§ **Tâches à réaliser**:
[1] D'après l'article sur Emirates, pourquoi les dirigeants des compagnies européennes ne peuvent-ils plus mettre le succès d'Emirates sur le compte de l'argent des Al Maktoum ? Répondez en une à trois phrases.
[2] Citez toutes les compagnies aériennes nommées dans l'article sur Emirates.
[3] Reprenez mot pour mot tout le passage de l'article sur Emirates, de « Bénéficiaire pour la » jusqu'à « Lecture : 7 minutes. ».
##### Texte fourni #####
Tous les chemins passent par Dubaï

Bénéficiaire pour la dix-septième année consécutive, la compagnie détenue par les Al Maktoum représente une menace redoutable pour les géants du secteur. Son principal atout : la plate-forme de l’émirat.

Publié le 24 mai 2005 Lecture : 7 minutes.

Vent de panique dans les états-majors de Lufthansa, British Airways et Air France. Selon une étude de l’Union des banques suisses (UBS), Emirates Airlines représenterait une menace aussi redoutable pour les transporteurs long-courriers que Ryanair, la low-cost irlandaise, sur le segment court-courrier. Et pour cause : dès 2008, la compagnie aérienne de Dubaï disposera d’une flotte long-courrier supérieure à celle de Lufthansa. Une situation d’autant plus préoccupante que la banque helvétique n’a décelé « aucune trace de subventions directes du gouvernement de Dubaï » (voir encadré p. 110) et attribue le succès du transporteur à son modèle économique. Les dirigeants des compagnies européennes ne pourront plus se rassurer à bon compte en accusant Emirates de fonctionner grâce aux subsides de la famille régnante de Dubaï, les Al Maktoum, qui la détiennent à 100 %.
##### Données fournies #####
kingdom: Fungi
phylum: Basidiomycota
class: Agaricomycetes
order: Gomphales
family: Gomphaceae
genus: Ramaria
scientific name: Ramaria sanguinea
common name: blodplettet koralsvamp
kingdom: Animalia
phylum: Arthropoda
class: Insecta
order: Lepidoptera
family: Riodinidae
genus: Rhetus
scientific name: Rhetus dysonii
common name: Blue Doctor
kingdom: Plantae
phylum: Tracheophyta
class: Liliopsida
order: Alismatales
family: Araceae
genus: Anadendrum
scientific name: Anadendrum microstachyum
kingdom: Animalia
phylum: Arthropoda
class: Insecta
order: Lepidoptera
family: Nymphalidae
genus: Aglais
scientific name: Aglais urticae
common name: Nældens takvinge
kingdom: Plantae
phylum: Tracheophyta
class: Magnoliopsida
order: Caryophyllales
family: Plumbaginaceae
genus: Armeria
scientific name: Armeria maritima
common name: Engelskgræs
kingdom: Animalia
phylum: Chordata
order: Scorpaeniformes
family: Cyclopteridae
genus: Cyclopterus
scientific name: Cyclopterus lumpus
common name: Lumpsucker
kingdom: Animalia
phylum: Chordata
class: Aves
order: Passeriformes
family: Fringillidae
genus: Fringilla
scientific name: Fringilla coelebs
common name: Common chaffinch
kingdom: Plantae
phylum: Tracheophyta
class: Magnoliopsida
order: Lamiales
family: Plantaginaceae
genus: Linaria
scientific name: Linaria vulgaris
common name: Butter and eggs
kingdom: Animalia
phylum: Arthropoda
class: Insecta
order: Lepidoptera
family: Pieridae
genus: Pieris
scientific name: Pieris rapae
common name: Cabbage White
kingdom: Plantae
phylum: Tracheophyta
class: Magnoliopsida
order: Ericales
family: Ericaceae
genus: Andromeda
#####
§ **Les réponses**:
[1] L'étude de l'UBS n'a trouvé « aucune trace de subventions directes du gouvernement de Dubaï ». Elle explique plutôt la réussite d'Emirates par son modèle économique.

[2]
- Emirates Airlines
- Lufthansa
- British Airways
- Air France
- Ryanair

[3]
Bénéficiaire pour la dix-septième année consécutive, la compagnie détenue par les Al Maktoum représente une menace redoutable pour les géants du secteur. Son principal atout : la plate-forme de l’émirat.

Publié le 24 mai 2005 Lecture : 7 minutes.